Wed May 04 2022•2 min read

While spaCy has been around for a while and it does a good job with its available pipelines, for Korean language jobs, it was out of option for a while.

However, with the version 3.3 official release, the wait is over! This is the first version it is shipped with Korean language pipelines. In other words, it natively supports Korean language model and therefore no need to use external module for that purpose (mecab for instance).

While it might not be perfect nor provides an integrated analysis method for all languages, I believe it is a big step to take advantage of the spaCy toolkit.
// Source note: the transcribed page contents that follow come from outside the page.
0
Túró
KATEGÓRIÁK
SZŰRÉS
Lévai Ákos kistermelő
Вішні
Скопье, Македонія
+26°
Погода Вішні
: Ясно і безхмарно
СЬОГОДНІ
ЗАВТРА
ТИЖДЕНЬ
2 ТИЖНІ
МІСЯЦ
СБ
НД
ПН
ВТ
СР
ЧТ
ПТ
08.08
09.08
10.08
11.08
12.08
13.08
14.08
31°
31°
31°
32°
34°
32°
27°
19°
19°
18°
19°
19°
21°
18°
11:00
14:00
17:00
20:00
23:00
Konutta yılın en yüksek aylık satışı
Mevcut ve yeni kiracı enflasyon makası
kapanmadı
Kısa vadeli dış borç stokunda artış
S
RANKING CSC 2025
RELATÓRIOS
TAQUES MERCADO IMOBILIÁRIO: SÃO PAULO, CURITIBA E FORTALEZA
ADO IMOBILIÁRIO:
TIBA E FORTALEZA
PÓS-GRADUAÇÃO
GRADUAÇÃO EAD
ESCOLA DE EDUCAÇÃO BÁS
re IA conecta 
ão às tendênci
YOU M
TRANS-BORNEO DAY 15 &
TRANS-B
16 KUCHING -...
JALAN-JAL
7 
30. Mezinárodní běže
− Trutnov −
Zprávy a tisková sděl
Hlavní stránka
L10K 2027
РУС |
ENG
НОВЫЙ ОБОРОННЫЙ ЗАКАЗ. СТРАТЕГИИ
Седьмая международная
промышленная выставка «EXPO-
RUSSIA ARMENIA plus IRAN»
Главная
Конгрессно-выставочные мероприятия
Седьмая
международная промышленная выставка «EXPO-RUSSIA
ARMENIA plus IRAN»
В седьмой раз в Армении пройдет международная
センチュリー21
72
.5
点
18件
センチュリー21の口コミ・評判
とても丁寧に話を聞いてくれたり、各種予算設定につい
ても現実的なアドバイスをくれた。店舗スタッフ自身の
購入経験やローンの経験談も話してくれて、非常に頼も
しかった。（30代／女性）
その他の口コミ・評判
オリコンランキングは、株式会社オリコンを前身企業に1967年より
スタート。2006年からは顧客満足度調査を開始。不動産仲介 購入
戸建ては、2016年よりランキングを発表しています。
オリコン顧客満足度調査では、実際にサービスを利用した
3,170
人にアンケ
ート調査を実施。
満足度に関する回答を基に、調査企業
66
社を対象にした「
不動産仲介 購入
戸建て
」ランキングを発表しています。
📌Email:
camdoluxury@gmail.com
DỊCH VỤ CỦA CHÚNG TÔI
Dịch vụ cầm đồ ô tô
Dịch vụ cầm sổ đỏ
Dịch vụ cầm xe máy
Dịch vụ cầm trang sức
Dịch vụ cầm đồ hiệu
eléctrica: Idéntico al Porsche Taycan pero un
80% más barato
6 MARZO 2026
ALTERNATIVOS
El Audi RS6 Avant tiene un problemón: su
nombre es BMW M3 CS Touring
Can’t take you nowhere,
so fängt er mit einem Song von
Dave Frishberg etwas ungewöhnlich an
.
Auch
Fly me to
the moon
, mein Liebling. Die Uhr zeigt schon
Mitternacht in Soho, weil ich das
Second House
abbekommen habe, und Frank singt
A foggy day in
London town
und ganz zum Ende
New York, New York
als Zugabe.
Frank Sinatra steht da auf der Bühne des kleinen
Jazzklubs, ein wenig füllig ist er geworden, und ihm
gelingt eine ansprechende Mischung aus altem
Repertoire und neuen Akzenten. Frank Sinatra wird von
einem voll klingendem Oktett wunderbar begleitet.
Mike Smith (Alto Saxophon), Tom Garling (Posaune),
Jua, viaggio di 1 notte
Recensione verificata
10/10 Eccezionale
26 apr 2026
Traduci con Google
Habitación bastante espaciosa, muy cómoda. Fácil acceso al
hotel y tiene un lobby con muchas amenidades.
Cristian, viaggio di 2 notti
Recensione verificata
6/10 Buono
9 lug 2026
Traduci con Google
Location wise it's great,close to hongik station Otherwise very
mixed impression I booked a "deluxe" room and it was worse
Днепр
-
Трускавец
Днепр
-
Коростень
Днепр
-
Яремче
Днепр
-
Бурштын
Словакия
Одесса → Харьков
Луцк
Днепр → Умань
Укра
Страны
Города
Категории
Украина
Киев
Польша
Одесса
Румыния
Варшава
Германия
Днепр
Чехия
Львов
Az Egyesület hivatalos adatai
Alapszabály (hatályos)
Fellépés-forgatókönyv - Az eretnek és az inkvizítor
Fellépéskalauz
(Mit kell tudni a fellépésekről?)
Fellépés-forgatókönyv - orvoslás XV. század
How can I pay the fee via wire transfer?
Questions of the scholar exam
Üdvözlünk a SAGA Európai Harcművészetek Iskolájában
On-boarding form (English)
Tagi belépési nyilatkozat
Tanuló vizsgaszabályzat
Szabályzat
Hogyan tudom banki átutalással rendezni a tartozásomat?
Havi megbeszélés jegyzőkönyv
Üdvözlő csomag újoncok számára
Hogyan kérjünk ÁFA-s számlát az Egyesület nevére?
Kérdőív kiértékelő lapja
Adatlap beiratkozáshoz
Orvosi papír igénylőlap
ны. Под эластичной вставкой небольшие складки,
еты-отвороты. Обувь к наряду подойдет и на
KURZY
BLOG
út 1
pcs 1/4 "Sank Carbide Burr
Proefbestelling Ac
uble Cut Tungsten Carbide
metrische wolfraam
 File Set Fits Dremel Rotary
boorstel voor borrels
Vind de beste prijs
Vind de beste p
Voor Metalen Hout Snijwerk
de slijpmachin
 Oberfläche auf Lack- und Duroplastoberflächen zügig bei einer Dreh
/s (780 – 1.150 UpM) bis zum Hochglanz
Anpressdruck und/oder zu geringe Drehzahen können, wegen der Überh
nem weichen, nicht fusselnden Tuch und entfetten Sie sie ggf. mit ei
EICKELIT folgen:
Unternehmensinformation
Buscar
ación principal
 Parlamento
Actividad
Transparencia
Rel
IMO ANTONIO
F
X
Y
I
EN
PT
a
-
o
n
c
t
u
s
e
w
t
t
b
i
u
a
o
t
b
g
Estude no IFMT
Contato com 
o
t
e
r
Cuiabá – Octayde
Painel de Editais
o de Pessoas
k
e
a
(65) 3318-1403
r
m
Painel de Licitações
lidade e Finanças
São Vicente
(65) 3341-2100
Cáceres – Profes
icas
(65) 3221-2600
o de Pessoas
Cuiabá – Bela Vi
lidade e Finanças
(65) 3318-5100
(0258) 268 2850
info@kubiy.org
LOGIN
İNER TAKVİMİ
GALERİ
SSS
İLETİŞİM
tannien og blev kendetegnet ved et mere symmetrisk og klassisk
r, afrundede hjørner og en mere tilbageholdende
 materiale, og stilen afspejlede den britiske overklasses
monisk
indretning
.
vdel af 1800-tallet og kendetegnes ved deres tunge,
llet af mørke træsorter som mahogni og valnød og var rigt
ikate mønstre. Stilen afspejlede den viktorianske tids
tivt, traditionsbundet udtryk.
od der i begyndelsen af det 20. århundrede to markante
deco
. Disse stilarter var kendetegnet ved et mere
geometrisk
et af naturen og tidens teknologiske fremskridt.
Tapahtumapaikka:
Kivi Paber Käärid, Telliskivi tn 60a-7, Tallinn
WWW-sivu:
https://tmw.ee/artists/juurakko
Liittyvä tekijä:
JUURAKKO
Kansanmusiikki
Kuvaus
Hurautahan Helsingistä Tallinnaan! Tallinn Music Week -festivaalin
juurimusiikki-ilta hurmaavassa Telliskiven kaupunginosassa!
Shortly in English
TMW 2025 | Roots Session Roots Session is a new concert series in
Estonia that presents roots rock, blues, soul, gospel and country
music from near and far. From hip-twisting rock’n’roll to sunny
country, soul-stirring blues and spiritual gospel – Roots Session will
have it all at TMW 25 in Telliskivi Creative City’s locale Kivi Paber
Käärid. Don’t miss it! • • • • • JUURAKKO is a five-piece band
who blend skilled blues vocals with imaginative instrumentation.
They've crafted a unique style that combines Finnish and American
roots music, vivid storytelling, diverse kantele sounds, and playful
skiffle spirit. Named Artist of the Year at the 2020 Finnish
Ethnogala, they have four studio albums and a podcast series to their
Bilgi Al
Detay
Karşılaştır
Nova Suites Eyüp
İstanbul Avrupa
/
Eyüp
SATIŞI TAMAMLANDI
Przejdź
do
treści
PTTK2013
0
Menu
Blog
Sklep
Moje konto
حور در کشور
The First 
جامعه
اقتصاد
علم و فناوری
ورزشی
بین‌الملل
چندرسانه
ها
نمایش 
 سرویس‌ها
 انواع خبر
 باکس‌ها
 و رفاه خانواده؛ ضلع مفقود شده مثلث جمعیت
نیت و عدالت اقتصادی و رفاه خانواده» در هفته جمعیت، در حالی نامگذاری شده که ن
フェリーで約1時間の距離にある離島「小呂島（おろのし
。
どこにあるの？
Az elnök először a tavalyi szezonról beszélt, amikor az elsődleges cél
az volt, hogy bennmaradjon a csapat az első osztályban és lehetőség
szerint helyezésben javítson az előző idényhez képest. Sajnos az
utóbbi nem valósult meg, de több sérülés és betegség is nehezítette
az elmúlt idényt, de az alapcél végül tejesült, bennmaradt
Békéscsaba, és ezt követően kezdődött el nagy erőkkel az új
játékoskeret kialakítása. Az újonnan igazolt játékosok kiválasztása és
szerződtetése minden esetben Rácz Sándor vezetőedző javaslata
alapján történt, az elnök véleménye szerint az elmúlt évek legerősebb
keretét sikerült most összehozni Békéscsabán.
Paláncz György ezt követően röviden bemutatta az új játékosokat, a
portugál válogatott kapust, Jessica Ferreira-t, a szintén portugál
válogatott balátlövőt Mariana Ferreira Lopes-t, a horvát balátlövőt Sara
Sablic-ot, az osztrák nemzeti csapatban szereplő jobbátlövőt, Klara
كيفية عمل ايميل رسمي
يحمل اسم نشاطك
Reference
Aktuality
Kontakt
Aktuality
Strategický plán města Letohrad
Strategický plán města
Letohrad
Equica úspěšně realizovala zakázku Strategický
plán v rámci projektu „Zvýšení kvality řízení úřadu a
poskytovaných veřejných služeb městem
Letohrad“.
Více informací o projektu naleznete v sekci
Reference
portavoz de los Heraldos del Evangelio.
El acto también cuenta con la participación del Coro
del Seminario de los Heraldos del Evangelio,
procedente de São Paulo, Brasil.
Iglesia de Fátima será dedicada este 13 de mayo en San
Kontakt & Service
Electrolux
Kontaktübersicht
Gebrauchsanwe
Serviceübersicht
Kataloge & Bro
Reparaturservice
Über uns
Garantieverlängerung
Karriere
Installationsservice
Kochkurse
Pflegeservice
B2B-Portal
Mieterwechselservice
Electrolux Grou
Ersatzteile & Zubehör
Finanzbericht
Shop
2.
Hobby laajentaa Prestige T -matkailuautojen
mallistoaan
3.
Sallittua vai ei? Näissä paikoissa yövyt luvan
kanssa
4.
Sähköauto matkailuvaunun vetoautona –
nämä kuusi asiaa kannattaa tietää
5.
For a stint of experiment, I found the following as pros and cons of this new release.

Pros

Streamlined import - Importing konlpy or even mecab no longer required just for Korean language analyses
Can take advantage of Name Entity Recognition (NER) in spaCy to better preprocess the text
Dependency analyses - While I'm in the early stage of experimenting this, this could be proved to be beneficial

Cons

Lemmas - Manual separation of words components are required (e.g., 한국은 -> 한국+은)
Different entity name - Entity names in the NER (ents) are different from that of English.

Unless the explosion team will standardize the different naming for NER, manual conversion is still be required (plus manual separation of core words such as VERBS or NOUNS). However, with few works added, this will open the door for more convenient analyses.